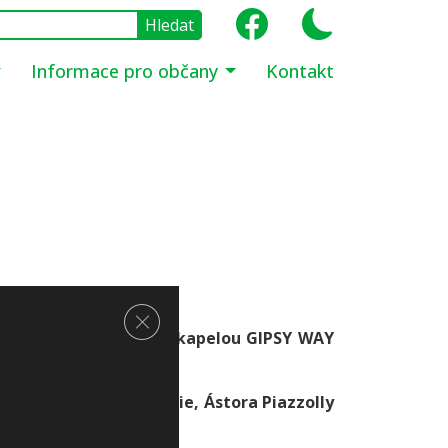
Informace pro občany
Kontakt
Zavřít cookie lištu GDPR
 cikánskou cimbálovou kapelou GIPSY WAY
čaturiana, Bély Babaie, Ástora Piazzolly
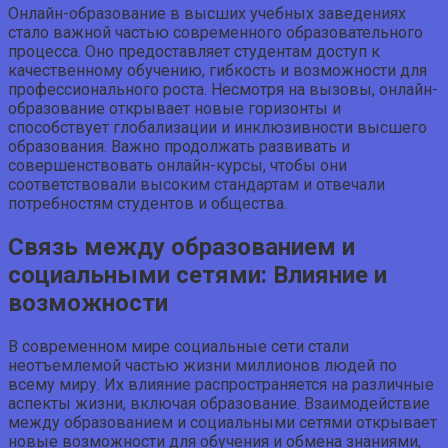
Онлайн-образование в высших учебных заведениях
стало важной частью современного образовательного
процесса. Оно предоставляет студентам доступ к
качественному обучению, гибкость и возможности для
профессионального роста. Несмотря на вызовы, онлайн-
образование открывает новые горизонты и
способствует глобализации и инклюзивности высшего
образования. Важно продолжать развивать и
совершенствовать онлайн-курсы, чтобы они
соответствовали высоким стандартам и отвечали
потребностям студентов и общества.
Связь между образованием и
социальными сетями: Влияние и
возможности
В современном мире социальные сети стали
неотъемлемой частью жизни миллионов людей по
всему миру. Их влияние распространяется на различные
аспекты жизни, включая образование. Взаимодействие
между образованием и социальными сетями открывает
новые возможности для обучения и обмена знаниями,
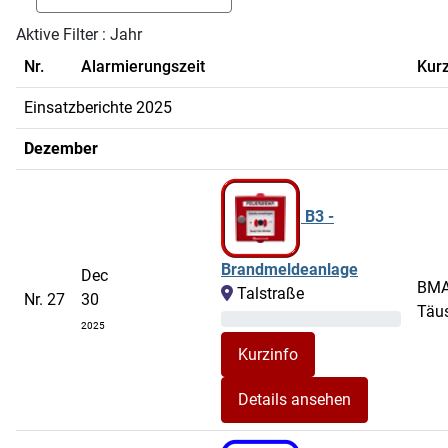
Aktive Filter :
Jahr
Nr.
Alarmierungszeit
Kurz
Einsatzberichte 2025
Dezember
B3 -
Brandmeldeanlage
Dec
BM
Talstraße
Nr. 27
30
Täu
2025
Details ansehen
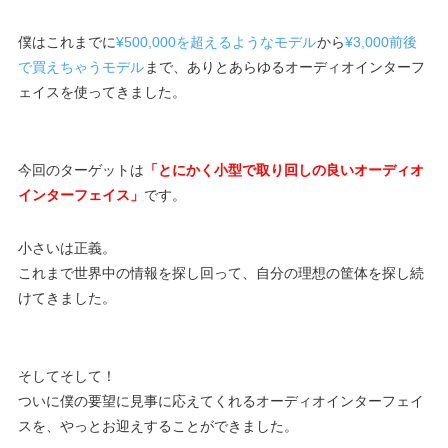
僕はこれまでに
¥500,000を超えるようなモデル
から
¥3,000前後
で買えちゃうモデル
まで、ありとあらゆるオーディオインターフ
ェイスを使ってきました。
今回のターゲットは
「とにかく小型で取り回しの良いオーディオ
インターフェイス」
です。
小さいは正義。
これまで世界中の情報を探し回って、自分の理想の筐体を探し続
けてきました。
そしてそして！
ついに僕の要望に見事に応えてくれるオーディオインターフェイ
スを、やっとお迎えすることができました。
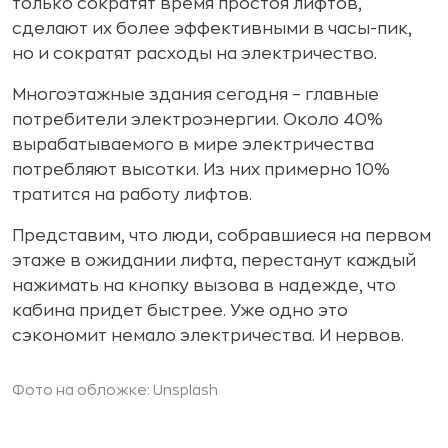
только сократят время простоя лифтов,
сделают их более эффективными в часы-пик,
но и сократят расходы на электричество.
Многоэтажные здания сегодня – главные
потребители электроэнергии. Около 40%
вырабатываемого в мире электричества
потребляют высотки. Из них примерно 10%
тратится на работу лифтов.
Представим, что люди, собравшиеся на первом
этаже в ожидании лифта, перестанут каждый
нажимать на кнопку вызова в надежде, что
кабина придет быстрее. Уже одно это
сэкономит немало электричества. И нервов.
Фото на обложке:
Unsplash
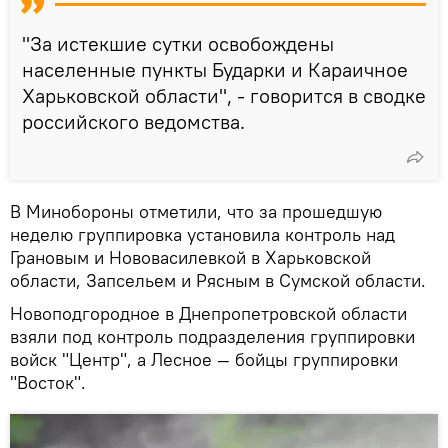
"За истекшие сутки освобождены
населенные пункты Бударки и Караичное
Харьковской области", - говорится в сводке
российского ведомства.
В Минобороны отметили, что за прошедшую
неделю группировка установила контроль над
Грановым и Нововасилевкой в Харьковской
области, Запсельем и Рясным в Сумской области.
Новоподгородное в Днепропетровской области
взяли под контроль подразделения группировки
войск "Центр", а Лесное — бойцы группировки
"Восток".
---
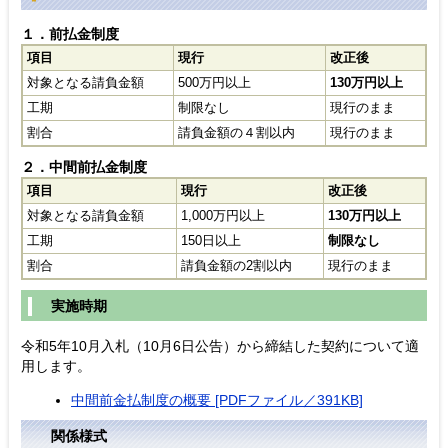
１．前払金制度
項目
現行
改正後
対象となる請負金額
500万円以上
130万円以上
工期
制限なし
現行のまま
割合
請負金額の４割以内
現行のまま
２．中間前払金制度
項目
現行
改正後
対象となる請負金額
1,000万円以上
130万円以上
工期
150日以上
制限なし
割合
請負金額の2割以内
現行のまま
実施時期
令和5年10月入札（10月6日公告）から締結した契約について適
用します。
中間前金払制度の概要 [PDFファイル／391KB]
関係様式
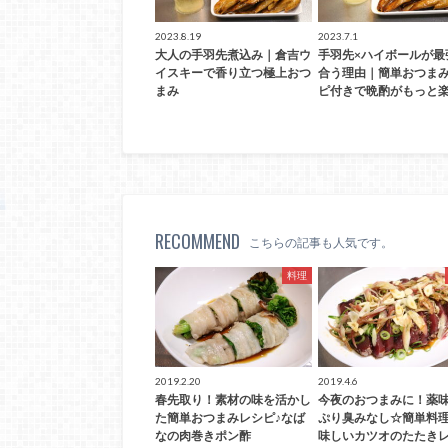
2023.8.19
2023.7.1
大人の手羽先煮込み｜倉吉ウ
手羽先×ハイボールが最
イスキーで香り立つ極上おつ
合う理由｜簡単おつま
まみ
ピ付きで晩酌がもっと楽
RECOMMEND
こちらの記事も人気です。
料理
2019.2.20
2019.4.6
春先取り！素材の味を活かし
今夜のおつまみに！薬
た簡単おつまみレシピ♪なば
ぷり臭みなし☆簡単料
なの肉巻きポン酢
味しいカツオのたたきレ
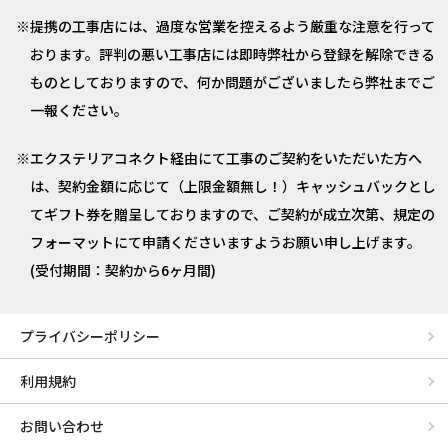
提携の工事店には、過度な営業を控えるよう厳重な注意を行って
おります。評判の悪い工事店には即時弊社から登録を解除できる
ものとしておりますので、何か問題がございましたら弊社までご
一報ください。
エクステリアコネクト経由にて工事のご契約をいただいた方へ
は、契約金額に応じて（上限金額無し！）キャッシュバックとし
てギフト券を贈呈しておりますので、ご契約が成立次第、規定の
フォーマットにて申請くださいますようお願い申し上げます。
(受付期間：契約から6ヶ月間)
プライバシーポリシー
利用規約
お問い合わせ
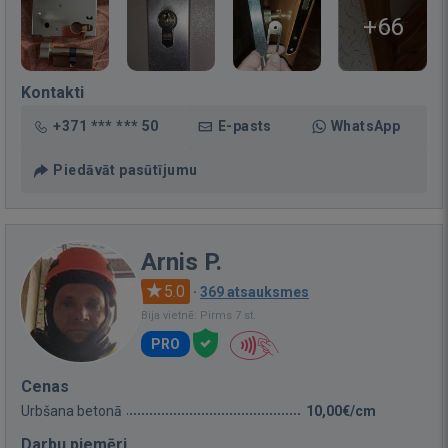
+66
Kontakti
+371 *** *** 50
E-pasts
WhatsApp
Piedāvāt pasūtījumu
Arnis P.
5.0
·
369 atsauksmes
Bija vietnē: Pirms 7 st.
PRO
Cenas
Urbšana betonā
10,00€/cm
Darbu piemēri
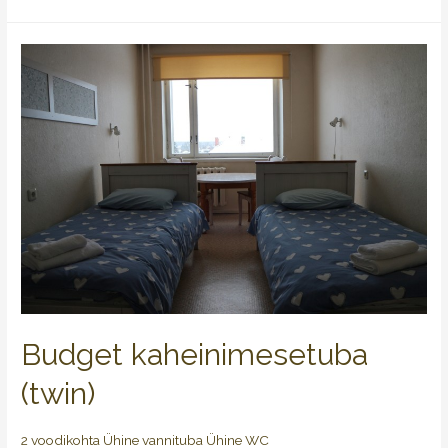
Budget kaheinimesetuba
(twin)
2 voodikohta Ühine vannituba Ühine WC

__Prompt__: Whenever a line above includes "группировки", copy it in full.

__Solution to this problem__:
взяли под контроль подразделения группировки
войск "Центр", а Лесное — бойцы группировки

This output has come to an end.